In a recent Science Alert article on memory, the author concluded otherwise, stating that your brain is a liar.
Calling your brain a liar may be a little strong, so let’s just say it confabulates. Sometimes it invents experiences or events that didn’t actually happen and it often exercises editorial license by heavily editing the ones that did. The point of editing is to create a coherent, believable narrative. And the point of a coherent, believable narrative is not just to report, but to persuade or convince. If a particular story fits within your (or my) current long-term narrative, it’s likely to be believed regardless of the facts.
That’s why Oliver Sacks was able to appropriate an incident that actually happened to his brother and recall it as his own experience. When he wrote about discovering, via another brother, that the memory was false, he noted that it was impossible to distinguish a false memory from a real one. A memory is a memory is a memory, and our confidence in our memories, although proven to be unfounded, is quite strong.
At the other end of the editing process, if an experience or event either doesn’t fit the long-term narrative or is deemed unimportant by the brain, it’s easily dismissed. It simply never happened. That’s why in the days right after my mother’s death, one of my younger brothers could claim with great conviction that he was just then learning about the existence of our 40-year-old half-sister. Kelly was the result of one of my father’s extramarital dalliances. She was not a secret, and there was—to put it mildly—a considerable amount of ongoing family drama surrounding her.
I found my brother’s deletion of Kelly from his narrative confounding. Oliver Sacks’ brother may have reacted similarly to finding that one brother had appropriated another brother’s experience. Yet these additions and subtractions happen to all of us; we just don’t notice them.
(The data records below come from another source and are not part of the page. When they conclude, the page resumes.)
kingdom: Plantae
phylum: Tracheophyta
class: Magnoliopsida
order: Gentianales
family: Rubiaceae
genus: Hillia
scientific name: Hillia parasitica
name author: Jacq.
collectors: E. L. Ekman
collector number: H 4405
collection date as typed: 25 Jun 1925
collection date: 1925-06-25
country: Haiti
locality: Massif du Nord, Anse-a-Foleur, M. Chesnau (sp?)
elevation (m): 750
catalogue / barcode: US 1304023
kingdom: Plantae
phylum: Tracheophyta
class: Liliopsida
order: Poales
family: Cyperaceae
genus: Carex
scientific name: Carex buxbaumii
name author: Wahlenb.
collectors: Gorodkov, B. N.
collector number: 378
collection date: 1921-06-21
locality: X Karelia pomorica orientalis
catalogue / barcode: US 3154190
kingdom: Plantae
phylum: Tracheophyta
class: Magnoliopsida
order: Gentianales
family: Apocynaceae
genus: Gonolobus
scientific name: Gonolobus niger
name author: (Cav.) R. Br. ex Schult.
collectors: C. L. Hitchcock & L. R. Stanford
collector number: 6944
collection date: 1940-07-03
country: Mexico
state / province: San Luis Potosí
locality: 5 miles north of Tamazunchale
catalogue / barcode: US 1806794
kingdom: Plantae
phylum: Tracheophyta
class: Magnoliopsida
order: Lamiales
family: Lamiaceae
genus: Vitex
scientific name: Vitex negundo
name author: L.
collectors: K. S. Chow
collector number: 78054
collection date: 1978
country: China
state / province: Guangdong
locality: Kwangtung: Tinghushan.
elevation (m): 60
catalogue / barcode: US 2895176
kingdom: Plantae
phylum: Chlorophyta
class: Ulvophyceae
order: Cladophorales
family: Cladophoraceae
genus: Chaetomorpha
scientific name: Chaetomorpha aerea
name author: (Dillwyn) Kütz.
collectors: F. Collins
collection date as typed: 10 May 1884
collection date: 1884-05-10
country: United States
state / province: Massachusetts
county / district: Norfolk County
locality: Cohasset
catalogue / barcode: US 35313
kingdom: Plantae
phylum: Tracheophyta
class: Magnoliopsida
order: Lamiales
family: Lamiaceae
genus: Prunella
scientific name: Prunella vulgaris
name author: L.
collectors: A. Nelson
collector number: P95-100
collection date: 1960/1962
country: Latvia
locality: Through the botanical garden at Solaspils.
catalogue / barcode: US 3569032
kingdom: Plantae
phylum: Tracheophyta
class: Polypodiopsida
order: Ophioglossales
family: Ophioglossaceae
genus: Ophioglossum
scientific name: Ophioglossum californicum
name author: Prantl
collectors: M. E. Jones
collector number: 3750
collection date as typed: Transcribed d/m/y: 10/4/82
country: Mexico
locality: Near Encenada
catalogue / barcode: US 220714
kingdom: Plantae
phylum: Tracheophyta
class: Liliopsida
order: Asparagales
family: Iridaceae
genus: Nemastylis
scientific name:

The brain is engaged in an ongoing process of editing to construct and maintain the coherent and believable narrative that tells us who we are, what things mean, and how we should function in the world.
A coherent and believable narrative allows us to suspend disbelief and immerse ourselves in the story. Suspension of disbelief is an essential element of enjoying all kinds of stories, both “real” and imaginary. When we’re able to suspend disbelief, we don’t just relate to or understand the people or characters and the events taking place. We feel them as if they are happening to us. This has been confirmed by observing the brains of people reading fiction or watching movies.
Emotion Is Key
We don’t remember the boring stuff; we remember events and experiences that have a strong emotional component. But we don’t remember the details, at least not accurately. We remember the feeling. And each time we bring a particular memory to mind, our brain has to reconstruct the details, which it does by coming up with elements that support the feeling.
Here’s an example.
Let’s say you’re angered by an email you’ve received. Each time you think about the email over the next few days, you experience the same emotion. And when you think about it, you’re confident you recall the exact words you read. But if you were to go back and reread that email, you might discover the wording isn’t exactly as you remember it. The wording you think you recall, however, supports the feeling you’re experiencing because your brain is trying to match the details with the feeling.
(I use email as an example because it’s possible to go back and check the actual wording, which you can’t do after a spoken conversation unless it was recorded.)
Your inner narrator is much less concerned about accurate details than it is about maintaining a narrative that supports your status quo. So, yes, your inner narrator is unreliable. It’s also very powerful. It knows how to persuade you to suspend disbelief and go along with the story it’s telling you.
An unreliable narrator can add texture to works of fiction (The Usual Suspects, Fight Club, Atonement), but it’s chancy even as a literary device. An unreliable inner narrator can thwart your best-laid plans and highest aspirations—without any malice aforethought.